Typhoon Hazard Perception, Knowledge and Spatial Vulnerability: Natural Disaster Preparedness in Northern Philippines
Occeña-Guitierrez, Darlene J.
This dissertation examines the perception, knowledge and spatial vulnerability of an island municipality located in the northernmost region of the Philippines in the face of the tropical cyclone hazard. The perceptions and knowledge of the inhabitants are investigated and tested to see whether these support the formulated hypotheses. Results reveal that frequent experience of the hazard has led to appropriate measures being employed by the residents to protect themselves and their dwelling places from the negative effects of typhoons. Structural adjustments to housing as well as food preservation techniques demonstrate their preparedness in the event of any threat from the typhoon hazard. A strong sense of community exists within the island. This is an important attribute affecting the resilience of the community toward the typhoon. The study reveals that the residents have demonstrated their capability to battle the worst and are ready to face an even more devastating event which they have yet to experience.

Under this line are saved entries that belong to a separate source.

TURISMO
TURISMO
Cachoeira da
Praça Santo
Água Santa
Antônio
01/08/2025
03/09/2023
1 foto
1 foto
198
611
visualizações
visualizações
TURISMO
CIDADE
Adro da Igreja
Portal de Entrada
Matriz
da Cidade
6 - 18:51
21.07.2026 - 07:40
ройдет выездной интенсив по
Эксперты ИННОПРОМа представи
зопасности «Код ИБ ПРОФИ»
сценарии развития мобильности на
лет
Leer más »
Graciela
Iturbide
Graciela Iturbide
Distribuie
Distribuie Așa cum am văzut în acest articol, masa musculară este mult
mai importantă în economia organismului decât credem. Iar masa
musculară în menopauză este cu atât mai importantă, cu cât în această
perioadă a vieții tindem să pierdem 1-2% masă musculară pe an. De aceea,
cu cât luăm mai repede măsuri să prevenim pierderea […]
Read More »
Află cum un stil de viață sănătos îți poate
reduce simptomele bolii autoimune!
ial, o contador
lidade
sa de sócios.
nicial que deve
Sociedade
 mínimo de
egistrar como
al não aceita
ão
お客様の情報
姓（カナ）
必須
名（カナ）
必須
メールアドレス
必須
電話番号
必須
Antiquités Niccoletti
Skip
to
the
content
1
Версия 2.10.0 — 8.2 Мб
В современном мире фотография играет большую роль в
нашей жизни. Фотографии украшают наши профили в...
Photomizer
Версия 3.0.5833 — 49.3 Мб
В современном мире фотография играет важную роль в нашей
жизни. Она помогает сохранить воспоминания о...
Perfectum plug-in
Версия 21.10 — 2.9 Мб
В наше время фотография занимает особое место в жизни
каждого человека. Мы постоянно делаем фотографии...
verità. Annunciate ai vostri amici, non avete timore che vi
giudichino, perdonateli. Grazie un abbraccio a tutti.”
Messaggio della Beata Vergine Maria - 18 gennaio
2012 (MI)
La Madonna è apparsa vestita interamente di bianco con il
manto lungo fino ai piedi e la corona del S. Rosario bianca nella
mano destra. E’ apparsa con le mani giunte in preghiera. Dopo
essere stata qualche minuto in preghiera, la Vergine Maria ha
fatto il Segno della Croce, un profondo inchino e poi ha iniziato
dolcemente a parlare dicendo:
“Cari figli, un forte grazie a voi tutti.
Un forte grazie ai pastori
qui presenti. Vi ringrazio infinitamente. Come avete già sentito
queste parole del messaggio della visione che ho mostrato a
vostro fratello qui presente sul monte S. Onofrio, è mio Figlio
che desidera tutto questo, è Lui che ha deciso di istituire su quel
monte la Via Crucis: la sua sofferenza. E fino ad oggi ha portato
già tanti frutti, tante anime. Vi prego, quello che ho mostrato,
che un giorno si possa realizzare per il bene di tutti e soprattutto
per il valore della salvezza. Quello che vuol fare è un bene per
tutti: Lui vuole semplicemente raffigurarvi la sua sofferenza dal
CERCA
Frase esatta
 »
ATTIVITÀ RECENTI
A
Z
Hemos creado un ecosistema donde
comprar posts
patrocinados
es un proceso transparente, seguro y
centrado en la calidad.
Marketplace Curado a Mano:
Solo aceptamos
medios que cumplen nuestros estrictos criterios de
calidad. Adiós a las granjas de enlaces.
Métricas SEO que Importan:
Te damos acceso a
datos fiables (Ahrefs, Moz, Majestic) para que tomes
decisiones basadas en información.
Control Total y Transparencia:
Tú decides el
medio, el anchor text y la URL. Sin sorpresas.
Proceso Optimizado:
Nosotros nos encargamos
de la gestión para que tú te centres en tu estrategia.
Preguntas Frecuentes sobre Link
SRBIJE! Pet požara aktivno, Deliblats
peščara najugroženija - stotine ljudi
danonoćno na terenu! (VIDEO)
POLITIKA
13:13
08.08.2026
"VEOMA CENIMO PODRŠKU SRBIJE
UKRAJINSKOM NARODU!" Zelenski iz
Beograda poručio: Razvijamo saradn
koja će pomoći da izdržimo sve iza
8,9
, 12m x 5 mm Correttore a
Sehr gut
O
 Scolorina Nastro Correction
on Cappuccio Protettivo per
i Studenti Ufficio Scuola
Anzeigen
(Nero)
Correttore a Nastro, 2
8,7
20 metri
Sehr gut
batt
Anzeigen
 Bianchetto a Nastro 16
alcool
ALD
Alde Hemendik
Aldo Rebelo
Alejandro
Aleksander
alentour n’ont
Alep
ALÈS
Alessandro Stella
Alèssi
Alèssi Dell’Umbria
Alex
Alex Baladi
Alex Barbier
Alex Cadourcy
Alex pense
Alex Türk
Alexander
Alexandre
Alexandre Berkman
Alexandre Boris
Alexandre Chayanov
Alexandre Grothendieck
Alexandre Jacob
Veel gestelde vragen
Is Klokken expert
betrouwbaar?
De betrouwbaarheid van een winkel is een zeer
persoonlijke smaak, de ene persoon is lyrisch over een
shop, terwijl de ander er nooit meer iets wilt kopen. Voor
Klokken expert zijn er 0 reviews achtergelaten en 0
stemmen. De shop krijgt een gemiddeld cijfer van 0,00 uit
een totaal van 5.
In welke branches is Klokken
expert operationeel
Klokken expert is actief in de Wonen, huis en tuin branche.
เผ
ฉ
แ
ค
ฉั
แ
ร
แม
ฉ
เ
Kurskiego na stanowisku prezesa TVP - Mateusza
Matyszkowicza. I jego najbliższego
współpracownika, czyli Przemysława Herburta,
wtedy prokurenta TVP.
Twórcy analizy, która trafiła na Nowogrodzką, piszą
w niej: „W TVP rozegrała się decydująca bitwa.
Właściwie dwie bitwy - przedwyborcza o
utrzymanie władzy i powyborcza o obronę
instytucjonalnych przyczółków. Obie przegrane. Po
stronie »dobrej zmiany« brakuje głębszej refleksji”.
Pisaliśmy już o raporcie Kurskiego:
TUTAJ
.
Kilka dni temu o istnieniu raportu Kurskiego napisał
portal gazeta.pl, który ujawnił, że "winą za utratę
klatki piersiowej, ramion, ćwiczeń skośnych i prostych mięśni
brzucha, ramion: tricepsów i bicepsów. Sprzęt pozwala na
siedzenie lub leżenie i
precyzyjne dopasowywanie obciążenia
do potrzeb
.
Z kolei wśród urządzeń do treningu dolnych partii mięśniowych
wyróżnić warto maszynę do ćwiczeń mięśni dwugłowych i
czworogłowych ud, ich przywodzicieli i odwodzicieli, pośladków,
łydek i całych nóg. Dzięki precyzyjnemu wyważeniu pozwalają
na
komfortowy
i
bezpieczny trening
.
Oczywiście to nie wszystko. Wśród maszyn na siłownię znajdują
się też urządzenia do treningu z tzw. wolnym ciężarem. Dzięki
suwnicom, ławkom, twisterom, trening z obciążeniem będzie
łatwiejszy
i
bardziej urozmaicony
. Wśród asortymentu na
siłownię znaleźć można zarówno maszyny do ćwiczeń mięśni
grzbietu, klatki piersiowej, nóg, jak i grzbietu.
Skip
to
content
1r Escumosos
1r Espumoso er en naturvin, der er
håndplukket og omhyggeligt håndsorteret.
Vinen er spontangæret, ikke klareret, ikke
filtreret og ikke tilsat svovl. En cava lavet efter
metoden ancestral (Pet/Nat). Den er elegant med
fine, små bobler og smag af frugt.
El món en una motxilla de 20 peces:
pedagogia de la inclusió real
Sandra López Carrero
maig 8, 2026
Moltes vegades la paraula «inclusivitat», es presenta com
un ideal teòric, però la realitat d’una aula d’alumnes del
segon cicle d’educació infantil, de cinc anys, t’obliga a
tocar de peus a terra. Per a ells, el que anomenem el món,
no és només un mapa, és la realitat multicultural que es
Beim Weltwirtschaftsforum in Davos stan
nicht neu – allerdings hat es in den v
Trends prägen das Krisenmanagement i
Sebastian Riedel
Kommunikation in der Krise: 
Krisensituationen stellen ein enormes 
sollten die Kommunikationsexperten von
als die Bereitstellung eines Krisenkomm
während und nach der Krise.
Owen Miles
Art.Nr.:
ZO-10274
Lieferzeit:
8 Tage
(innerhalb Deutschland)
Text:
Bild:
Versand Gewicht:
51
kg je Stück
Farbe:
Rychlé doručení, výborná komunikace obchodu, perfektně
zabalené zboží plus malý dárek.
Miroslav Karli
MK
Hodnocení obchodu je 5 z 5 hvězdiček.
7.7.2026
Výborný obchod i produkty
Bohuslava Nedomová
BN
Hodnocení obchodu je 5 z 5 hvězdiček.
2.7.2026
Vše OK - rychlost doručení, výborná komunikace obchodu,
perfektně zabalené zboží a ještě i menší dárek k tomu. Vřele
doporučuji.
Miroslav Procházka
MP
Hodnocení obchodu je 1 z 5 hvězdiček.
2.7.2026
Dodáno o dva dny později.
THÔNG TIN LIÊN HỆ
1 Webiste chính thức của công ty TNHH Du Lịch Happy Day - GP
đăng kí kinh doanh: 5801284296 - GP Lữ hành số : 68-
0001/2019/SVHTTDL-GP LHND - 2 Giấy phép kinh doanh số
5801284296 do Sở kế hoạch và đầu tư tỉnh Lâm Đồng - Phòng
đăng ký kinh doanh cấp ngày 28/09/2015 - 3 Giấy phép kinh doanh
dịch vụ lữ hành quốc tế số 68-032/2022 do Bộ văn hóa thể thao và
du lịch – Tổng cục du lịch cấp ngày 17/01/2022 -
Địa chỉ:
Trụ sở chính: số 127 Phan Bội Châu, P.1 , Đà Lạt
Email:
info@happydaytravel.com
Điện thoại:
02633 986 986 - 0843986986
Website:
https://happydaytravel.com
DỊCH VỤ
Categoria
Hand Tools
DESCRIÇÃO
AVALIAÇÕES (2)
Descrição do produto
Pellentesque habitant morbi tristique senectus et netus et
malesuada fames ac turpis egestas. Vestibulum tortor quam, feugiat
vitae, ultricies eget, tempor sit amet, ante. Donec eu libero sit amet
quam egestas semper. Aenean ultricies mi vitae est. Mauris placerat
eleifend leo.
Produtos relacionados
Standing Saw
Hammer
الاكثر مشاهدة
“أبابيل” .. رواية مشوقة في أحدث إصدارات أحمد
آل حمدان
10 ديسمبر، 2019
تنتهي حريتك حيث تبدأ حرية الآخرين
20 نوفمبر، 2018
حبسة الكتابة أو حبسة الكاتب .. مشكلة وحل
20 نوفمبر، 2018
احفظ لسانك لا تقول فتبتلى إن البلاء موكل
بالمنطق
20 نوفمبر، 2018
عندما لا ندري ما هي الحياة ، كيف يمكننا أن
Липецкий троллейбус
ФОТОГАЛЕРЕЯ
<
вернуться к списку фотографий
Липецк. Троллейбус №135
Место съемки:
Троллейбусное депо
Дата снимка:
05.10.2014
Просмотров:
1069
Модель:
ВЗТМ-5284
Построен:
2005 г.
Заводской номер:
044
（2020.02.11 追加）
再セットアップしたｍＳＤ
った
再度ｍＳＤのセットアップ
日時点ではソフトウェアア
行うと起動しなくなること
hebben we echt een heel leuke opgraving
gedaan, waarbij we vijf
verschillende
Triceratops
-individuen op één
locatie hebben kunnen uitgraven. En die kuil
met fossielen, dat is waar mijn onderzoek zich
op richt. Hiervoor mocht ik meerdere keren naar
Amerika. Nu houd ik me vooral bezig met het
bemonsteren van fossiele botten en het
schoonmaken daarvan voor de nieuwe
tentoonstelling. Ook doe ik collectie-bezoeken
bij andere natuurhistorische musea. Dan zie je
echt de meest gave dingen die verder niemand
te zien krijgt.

The mitigation measures they have employed toward the hazard have made them more resilient instead of helplessly vulnerable.
typhoons, risk perception, risk assessment, natural disasters, Philippines
Occeña-Guitierrez, D.J. (2006). Typhoon hazard perception, knowledge and spatial vulnerability: natural disaster preparedness in Northern Philippines (Unpublished dissertation). Texas State University-San Marcos, San Marcos, Texas.